Dion twisted around in his seat and fixed me with a glare that could have fried an egg. “Panos cared nothing for the money. He only stayed at that place because of their resources.”

“So . . . he needed I3’s equipment,” I said. “And, by extension, their money.”

“Yeah, well, it wasn’t about the money. My brother was going to do great things. Cure diseases. He did things that even the others, traitors though they were, didn’t know about. He—” Dion cut off, then turned around immediately in his seat, and refused to respond to further prodding.

I looked at Ivy.

“Serious hero worship going on there,” she said, “I suspect that if you prodded, you’d find Dion was planning to study biology and follow in his brother’s footsteps. The philosophy, the mannerisms . . . We can learn a lot about Panos by watching his brother.”

“So,” J.C. said, “you’re telling me Panos was an annoying little sh—”

“Anyway,” Ivy interrupted, “if it’s true that Panos was working on projects even Garvas and the others didn’t know about, that could be the true secret Yol is trying to recover.”

I nodded.

“Stephen,” Tobias said, pointing at the laptop screen. “You’ll want to watch this.”

I leaned over, then rewound the footage. Tobias, Audrey, and J.C. huddled around, all ignoring Ivy’s pointed complaints that none of us were bothering with seat belts. On the small screen, now playing at normal speed, I watched someone leave the bathroom in the medical complex.

The cleaning lady. She pulled a large trash can on wheels, and approached the doorway into the coroner’s offices, then opened the door and went in.

“Does nobody in this world care about security anymore?” J.C. said, pointing at the screen. “Look at the security guard!
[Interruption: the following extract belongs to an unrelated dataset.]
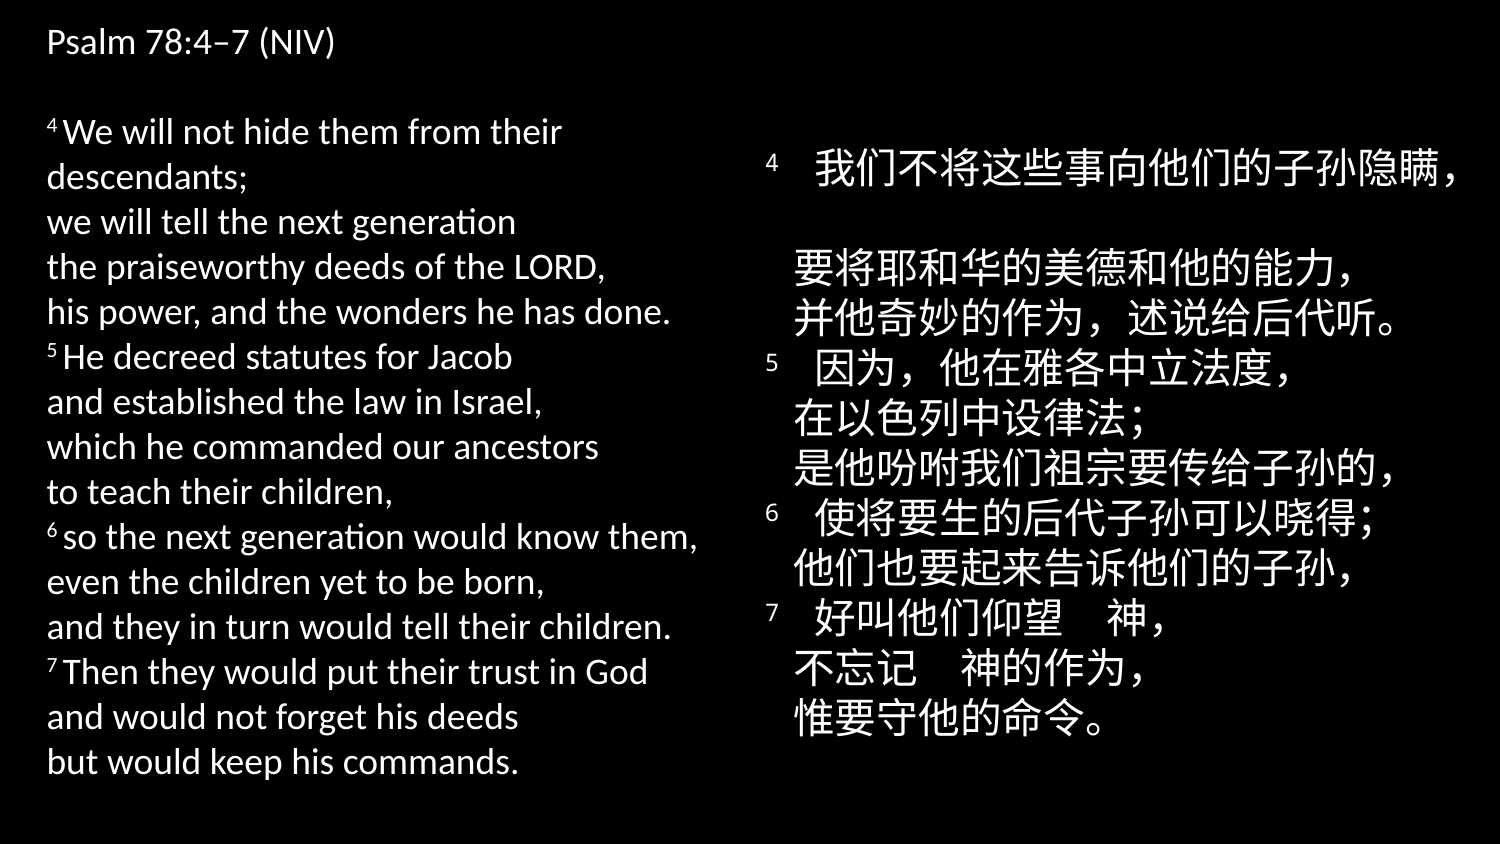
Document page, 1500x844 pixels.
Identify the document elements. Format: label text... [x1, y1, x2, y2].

text_box Psalm 78:4–7 (NIV) 4 We will not hide them from their descendants; we will tell the next generation the praiseworthy deeds of the Lord, his power, and the wonders he has done. 5 He decreed statutes for Jacob and established the law in Israel, which he commanded our ancestors to teach their children, 6 so the next generation would know them, even the children yet to be born, and they in turn would tell their children. 7 Then they would put their trust in God and would not forget his deeds but would keep his commands. [31, 9, 775, 790]
text_box 4 我们不将这些事向他们的子孙隐瞒， 要将耶和华的美德和他的能力， 并他奇妙的作为，述说给后代听。 5 因为，他在雅各中立法度， 在以色列中设律法； 是他吩咐我们祖宗要传给子孙的， 6 使将要生的后代子孙可以晓得； 他们也要起来告诉他们的子孙， 7 好叫他们仰望 神， 不忘记 神的作为， 惟要守他的命令。 [749, 84, 1488, 750]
He’s didn’t even glance at her.”

I froze the frame. The camera was positioned in such a way that we couldn’t get a good look at the figure, even when I rewound and froze it again.

“Somewhat small in stature,” Tobias said. “Dark haired, female. I can’t pick out anything else. The rest of you?”

J.C. and Audrey shook their heads. I froze the frame on the security guard. It was a different man from the one we’d met, a smaller fellow, who was sitting in the station and reading a paperback novel. I rewound to try to find where the cleaning lady entered the building, but she must have come in the back. I did catch the security guard pushing a button, perhaps to open the back door for someone who had buzzed for the lock to open.

Fast-forwarding, we watched the cleaning lady leave the coroner’s offices and go into each room along the hall. Whoever it was, she knew not to break pattern. She cleaned the other offices quickly, then disappeared down the hallway, towing her large trash can.

“That trash can could most certainly hide a body,” J.C. said. “I thought the guard said nobody went into those rooms!”

“Cleaning staff is usually considered ‘nobody,’” Tobias observed. “And the door into the morgue itself would be locked. Liza said even the security guard wouldn’t be able to get in, so presumably the cleaning staff doesn’t go into that room, at least not without supervision.”

“Does that drive have footage from other nights?” Audrey asked.